Copy every line below where the string "ошибку" is found.

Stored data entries
-- Opening Marker --

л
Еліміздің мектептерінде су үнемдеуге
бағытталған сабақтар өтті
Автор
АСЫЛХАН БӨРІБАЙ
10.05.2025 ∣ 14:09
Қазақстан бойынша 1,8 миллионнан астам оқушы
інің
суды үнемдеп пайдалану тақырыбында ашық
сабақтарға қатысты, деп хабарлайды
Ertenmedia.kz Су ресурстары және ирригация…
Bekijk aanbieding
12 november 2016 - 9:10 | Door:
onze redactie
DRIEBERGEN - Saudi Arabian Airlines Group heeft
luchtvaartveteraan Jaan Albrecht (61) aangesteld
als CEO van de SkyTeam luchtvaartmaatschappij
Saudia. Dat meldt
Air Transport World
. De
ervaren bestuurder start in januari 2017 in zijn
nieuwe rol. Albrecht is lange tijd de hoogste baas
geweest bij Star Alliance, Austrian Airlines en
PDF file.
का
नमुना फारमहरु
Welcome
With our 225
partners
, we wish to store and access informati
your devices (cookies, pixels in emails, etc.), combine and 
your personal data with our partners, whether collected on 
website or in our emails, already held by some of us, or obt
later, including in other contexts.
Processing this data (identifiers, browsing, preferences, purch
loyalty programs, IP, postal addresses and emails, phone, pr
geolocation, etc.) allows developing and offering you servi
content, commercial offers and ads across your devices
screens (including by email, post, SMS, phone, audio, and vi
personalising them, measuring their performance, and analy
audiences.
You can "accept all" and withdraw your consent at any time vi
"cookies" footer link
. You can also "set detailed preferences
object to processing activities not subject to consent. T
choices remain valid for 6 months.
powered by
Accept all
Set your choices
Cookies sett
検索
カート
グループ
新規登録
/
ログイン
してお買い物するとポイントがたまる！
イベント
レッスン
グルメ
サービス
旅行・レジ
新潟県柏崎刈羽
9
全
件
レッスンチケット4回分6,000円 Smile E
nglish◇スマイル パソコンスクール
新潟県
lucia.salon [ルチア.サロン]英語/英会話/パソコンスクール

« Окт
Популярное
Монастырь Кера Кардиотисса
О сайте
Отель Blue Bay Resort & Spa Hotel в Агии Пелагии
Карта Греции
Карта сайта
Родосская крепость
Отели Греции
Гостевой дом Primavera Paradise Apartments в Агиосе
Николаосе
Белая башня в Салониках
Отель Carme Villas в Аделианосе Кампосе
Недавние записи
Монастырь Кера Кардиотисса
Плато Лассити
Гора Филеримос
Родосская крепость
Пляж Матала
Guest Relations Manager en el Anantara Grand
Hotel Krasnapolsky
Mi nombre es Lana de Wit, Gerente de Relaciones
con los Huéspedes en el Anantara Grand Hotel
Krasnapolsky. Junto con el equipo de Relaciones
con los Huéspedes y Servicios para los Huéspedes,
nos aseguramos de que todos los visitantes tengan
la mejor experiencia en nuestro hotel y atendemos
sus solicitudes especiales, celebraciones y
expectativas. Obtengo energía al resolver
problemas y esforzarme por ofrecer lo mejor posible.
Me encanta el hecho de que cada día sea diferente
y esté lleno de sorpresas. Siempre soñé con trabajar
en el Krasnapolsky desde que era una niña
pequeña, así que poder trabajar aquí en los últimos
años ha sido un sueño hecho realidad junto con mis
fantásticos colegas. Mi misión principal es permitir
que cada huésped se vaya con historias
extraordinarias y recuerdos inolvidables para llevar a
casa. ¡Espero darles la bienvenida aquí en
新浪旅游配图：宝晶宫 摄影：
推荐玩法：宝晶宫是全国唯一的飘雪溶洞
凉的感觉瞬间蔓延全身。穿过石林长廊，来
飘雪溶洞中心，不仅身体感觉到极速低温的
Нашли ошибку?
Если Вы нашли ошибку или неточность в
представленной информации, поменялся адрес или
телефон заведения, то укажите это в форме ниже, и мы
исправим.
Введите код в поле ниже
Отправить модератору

-- Closing Marker --

- **Written response**:
Нашли ошибку?
Если Вы нашли ошибку или неточность в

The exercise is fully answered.